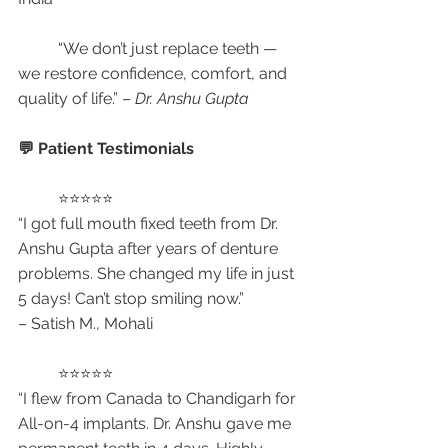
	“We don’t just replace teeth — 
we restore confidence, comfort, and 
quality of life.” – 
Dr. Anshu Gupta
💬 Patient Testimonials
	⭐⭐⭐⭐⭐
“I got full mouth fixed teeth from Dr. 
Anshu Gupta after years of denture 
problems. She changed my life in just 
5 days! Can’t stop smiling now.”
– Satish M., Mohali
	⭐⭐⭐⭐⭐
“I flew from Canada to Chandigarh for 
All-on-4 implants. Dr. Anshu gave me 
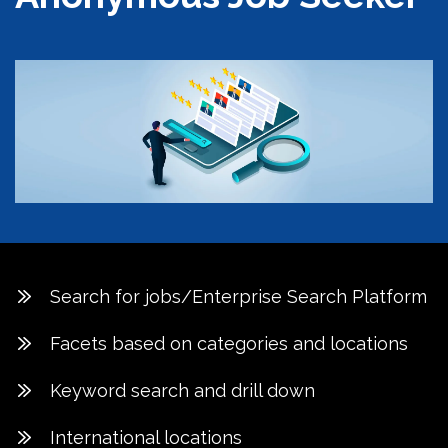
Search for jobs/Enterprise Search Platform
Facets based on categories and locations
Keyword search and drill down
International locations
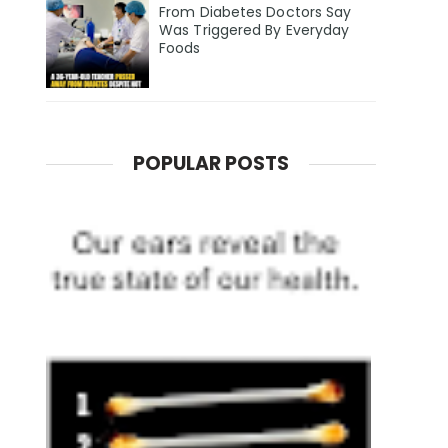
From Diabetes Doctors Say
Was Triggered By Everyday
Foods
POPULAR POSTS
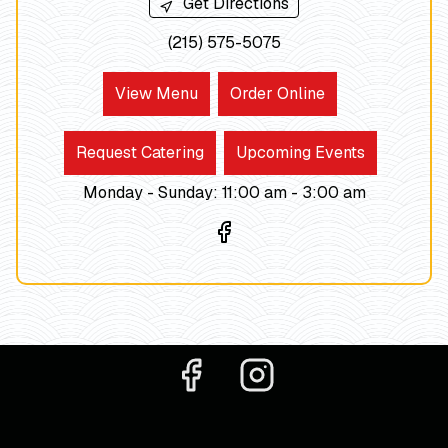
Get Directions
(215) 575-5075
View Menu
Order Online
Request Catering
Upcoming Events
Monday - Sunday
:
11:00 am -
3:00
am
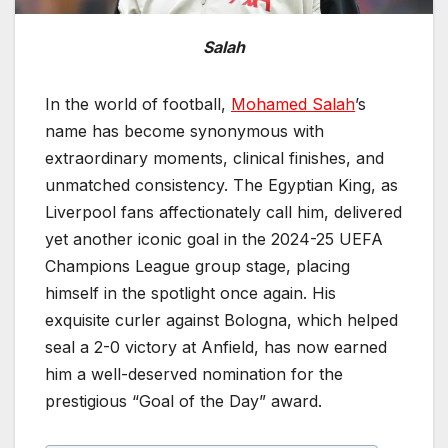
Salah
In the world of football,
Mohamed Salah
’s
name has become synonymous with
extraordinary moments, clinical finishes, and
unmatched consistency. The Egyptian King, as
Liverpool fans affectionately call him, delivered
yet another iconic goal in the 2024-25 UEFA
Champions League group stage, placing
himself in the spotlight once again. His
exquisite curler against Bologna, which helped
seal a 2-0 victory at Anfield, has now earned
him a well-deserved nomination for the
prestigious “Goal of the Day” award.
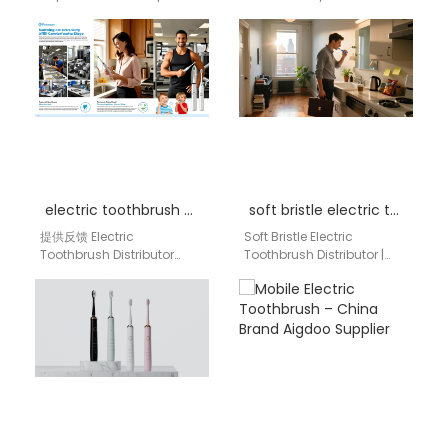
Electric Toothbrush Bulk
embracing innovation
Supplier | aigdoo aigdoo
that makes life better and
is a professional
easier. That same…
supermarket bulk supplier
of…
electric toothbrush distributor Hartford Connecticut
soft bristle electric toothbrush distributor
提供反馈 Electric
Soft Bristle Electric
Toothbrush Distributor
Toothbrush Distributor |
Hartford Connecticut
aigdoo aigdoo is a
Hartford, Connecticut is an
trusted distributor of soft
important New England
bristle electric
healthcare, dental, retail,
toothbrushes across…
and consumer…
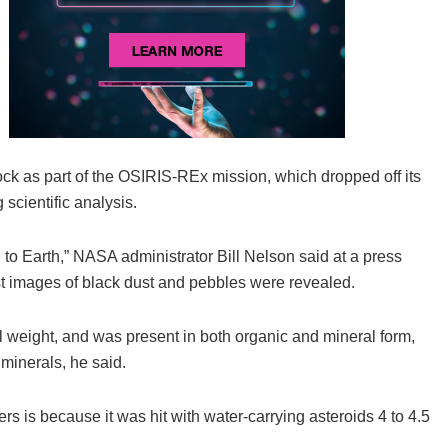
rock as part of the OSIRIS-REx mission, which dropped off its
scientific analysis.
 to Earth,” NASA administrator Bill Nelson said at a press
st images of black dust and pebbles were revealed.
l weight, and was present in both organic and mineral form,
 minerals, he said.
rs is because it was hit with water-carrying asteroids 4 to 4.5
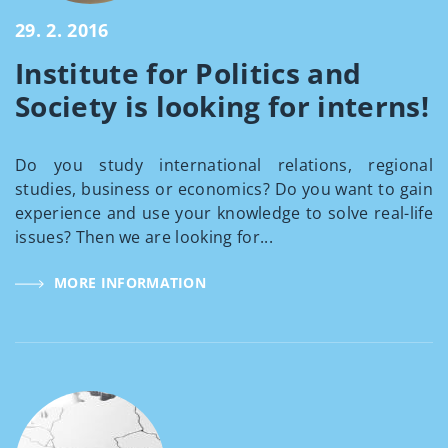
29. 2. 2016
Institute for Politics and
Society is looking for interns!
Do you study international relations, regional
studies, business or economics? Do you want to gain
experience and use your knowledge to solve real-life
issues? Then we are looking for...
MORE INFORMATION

※

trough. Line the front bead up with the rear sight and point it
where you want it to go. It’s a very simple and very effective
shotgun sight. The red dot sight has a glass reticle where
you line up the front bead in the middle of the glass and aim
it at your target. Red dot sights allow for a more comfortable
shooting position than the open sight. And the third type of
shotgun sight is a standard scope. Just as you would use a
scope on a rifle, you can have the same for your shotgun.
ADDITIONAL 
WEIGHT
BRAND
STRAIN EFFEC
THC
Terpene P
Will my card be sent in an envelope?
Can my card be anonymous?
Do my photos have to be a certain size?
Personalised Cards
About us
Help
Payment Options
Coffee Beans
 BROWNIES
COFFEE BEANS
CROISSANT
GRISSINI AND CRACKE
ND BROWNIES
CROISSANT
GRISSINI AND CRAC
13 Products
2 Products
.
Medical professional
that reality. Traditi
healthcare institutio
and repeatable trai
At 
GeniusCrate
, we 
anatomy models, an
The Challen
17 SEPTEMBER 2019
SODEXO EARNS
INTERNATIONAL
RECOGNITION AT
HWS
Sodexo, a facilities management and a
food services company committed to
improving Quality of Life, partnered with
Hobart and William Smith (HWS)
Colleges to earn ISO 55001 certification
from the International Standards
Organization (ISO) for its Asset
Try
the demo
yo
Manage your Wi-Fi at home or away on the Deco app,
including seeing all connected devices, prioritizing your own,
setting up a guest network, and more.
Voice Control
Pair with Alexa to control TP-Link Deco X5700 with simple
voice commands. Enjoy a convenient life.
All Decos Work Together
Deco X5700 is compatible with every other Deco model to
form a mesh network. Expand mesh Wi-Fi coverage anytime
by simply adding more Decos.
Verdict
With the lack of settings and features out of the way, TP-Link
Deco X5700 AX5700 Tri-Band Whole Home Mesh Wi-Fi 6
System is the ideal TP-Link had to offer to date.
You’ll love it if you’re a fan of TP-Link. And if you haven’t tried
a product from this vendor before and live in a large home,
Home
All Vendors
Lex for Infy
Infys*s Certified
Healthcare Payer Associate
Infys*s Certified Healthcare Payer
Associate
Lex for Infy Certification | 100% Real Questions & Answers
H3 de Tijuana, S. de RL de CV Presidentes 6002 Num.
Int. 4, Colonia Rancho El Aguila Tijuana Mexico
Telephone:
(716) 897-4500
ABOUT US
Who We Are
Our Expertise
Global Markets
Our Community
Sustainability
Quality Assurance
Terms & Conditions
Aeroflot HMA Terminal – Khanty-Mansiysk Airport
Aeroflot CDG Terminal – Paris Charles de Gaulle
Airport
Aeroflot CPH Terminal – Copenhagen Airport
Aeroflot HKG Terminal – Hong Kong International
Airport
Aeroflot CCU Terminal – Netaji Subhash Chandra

※

- What the task requires: Show every line of the records that contains the word "Airport". Case counts.

- Response for this exercise:
Aeroflot HMA Terminal – Khanty-Mansiysk Airport
Airport
Aeroflot CPH Terminal – Copenhagen Airport
Airport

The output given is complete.